This week, shovels dug into Earth to make way for the first Tribe-affiliated medical school in the United States built on Tribal land.
Cherokee Nation and Oklahoma State University Center for Health Sciences leaders broke ground on the 84,000 square-foot OSU College of Osteopathic Medicine at the Cherokee Nation on Monday.
The new, accredited medical school campus will be located on the W.W. Hastings campus in Tahlequah.
“Health care in Indian Country took a major step forward today with the historic groundbreaking of the OSU College of Osteopathic Medicine at the Cherokee Nation,” Cherokee Nation Principal Chief Bill John Baker said. “We believe this school will produce a new wave of medical students who will possess the medical knowledge and the mindset to reside and practice in northeast Oklahoma, positively impacting Cherokee Nation health care and other health care systems across the region.”
The facility will feature state-of-the-art classrooms, lecture halls and cutting-edge technology such as computer-programmable manikins and medical simulation.

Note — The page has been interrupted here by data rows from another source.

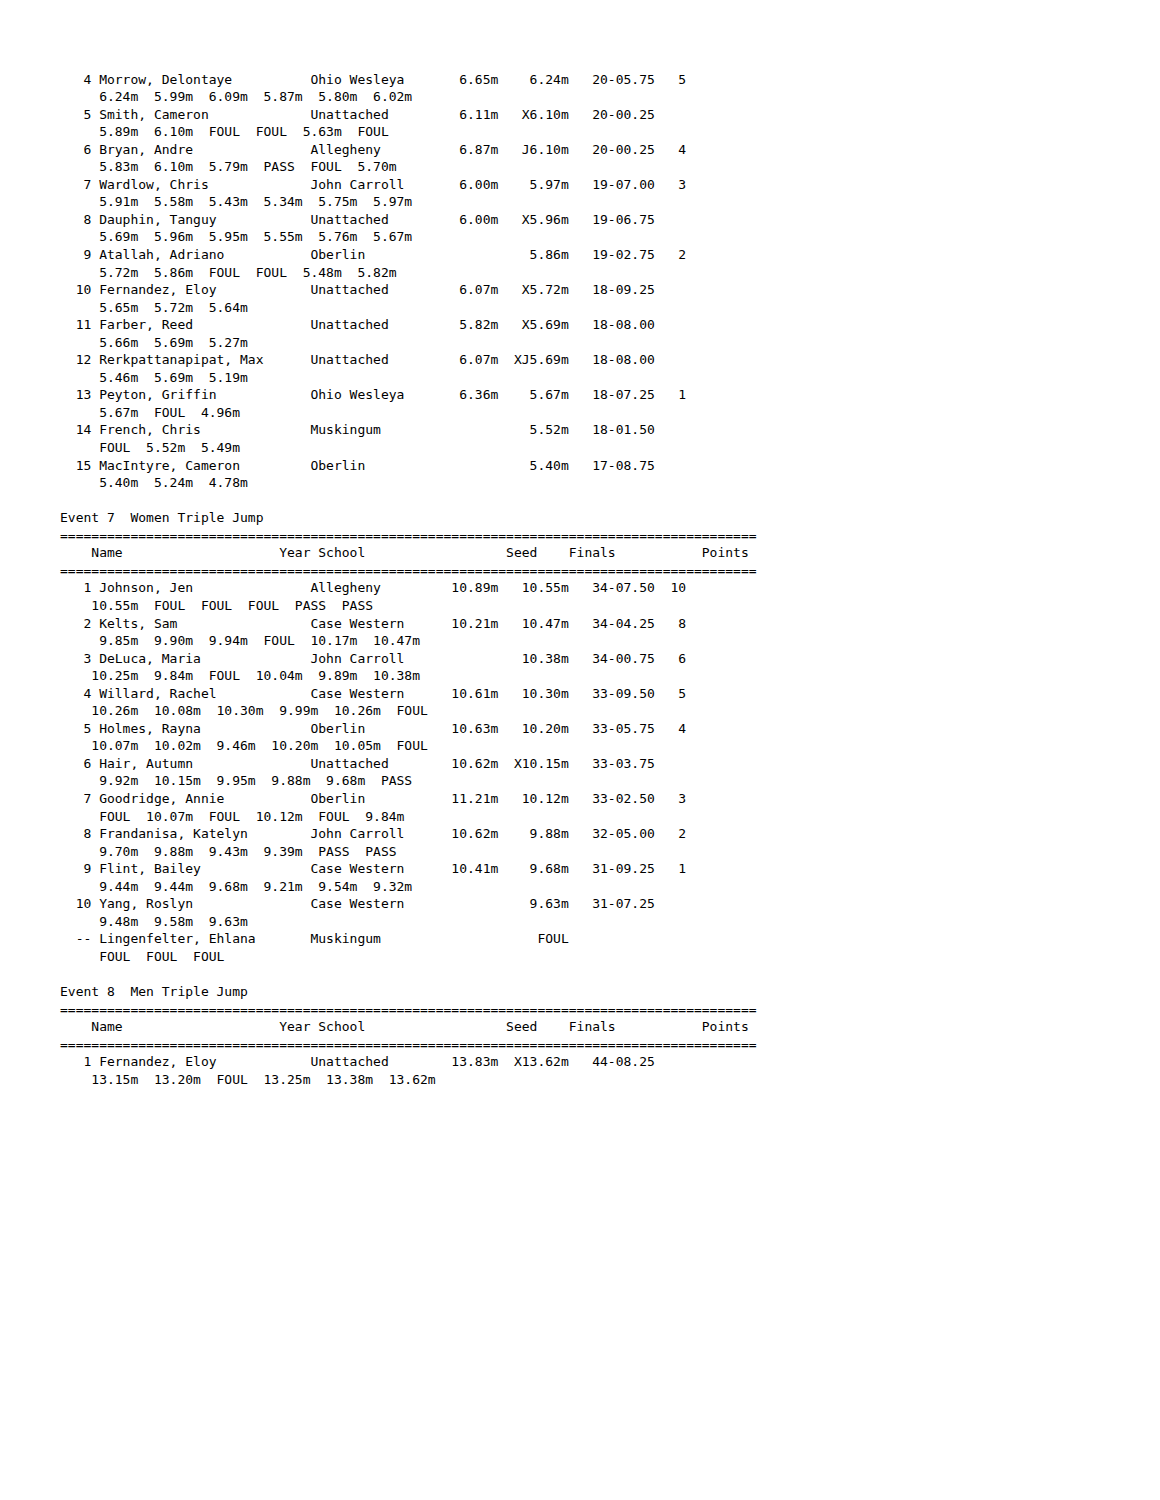4 Morrow, Delontaye          Ohio Wesleya       6.65m    6.24m   20-05.75   5
     6.24m  5.99m  6.09m  5.87m  5.80m  6.02m
   5 Smith, Cameron             Unattached         6.11m   X6.10m   20-00.25
     5.89m  6.10m  FOUL  FOUL  5.63m  FOUL
   6 Bryan, Andre               Allegheny          6.87m   J6.10m   20-00.25   4
     5.83m  6.10m  5.79m  PASS  FOUL  5.70m
   7 Wardlow, Chris             John Carroll       6.00m    5.97m   19-07.00   3
     5.91m  5.58m  5.43m  5.34m  5.75m  5.97m
   8 Dauphin, Tanguy            Unattached         6.00m   X5.96m   19-06.75
     5.69m  5.96m  5.95m  5.55m  5.76m  5.67m
   9 Atallah, Adriano           Oberlin                     5.86m   19-02.75   2
     5.72m  5.86m  FOUL  FOUL  5.48m  5.82m
  10 Fernandez, Eloy            Unattached         6.07m   X5.72m   18-09.25
     5.65m  5.72m  5.64m
  11 Farber, Reed               Unattached         5.82m   X5.69m   18-08.00
     5.66m  5.69m  5.27m
  12 Rerkpattanapipat, Max      Unattached         6.07m  XJ5.69m   18-08.00
     5.46m  5.69m  5.19m
  13 Peyton, Griffin            Ohio Wesleya       6.36m    5.67m   18-07.25   1
     5.67m  FOUL  4.96m
  14 French, Chris              Muskingum                   5.52m   18-01.50
     FOUL  5.52m  5.49m
  15 MacIntyre, Cameron         Oberlin                     5.40m   17-08.75
     5.40m  5.24m  4.78m

Event 7  Women Triple Jump
=========================================================================================
    Name                    Year School                  Seed    Finals           Points
=========================================================================================
   1 Johnson, Jen               Allegheny         10.89m   10.55m   34-07.50  10
    10.55m  FOUL  FOUL  FOUL  PASS  PASS
   2 Kelts, Sam                 Case Western      10.21m   10.47m   34-04.25   8
     9.85m  9.90m  9.94m  FOUL  10.17m  10.47m
   3 DeLuca, Maria              John Carroll               10.38m   34-00.75   6
    10.25m  9.84m  FOUL  10.04m  9.89m  10.38m
   4 Willard, Rachel            Case Western      10.61m   10.30m   33-09.50   5
    10.26m  10.08m  10.30m  9.99m  10.26m  FOUL
   5 Holmes, Rayna              Oberlin           10.63m   10.20m   33-05.75   4
    10.07m  10.02m  9.46m  10.20m  10.05m  FOUL
   6 Hair, Autumn               Unattached        10.62m  X10.15m   33-03.75
     9.92m  10.15m  9.95m  9.88m  9.68m  PASS
   7 Goodridge, Annie           Oberlin           11.21m   10.12m   33-02.50   3
     FOUL  10.07m  FOUL  10.12m  FOUL  9.84m
   8 Frandanisa, Katelyn        John Carroll      10.62m    9.88m   32-05.00   2
     9.70m  9.88m  9.43m  9.39m  PASS  PASS
   9 Flint, Bailey              Case Western      10.41m    9.68m   31-09.25   1
     9.44m  9.44m  9.68m  9.21m  9.54m  9.32m
  10 Yang, Roslyn               Case Western                9.63m   31-07.25
     9.48m  9.58m  9.63m
  -- Lingenfelter, Ehlana       Muskingum                    FOUL
     FOUL  FOUL  FOUL

Event 8  Men Triple Jump
=========================================================================================
    Name                    Year School                  Seed    Finals           Points
=========================================================================================
   1 Fernandez, Eloy            Unattached        13.83m  X13.62m   44-08.25
    13.15m  13.20m  FOUL  13.25m  13.38m  13.62m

The college is slated to open with 50 students in 2020. The medical school is expected to serve 200 students when it becomes fully operational. The first graduating class is expected to complete their medical education at the new facility in May 2024.
Cherokee Nation citizen and OSU medical school student Ryan Young recently completed his first year at OSU’s medical school in Tulsa and is excited for the opportunity future medical school students will have to receive their education close to home.
“The new medical school campus will allow future students to have an easier transition into medical school,” Young said. “They won’t be moving to a different town or area. They’ll be going to school in their hometown, which I would have loved that opportunity.”
The new medical school will include 16 full-time faculty, five part-time faculty and numerous adjunct clinical faculty, and is certified by the Commission on Osteopathic College Accreditation.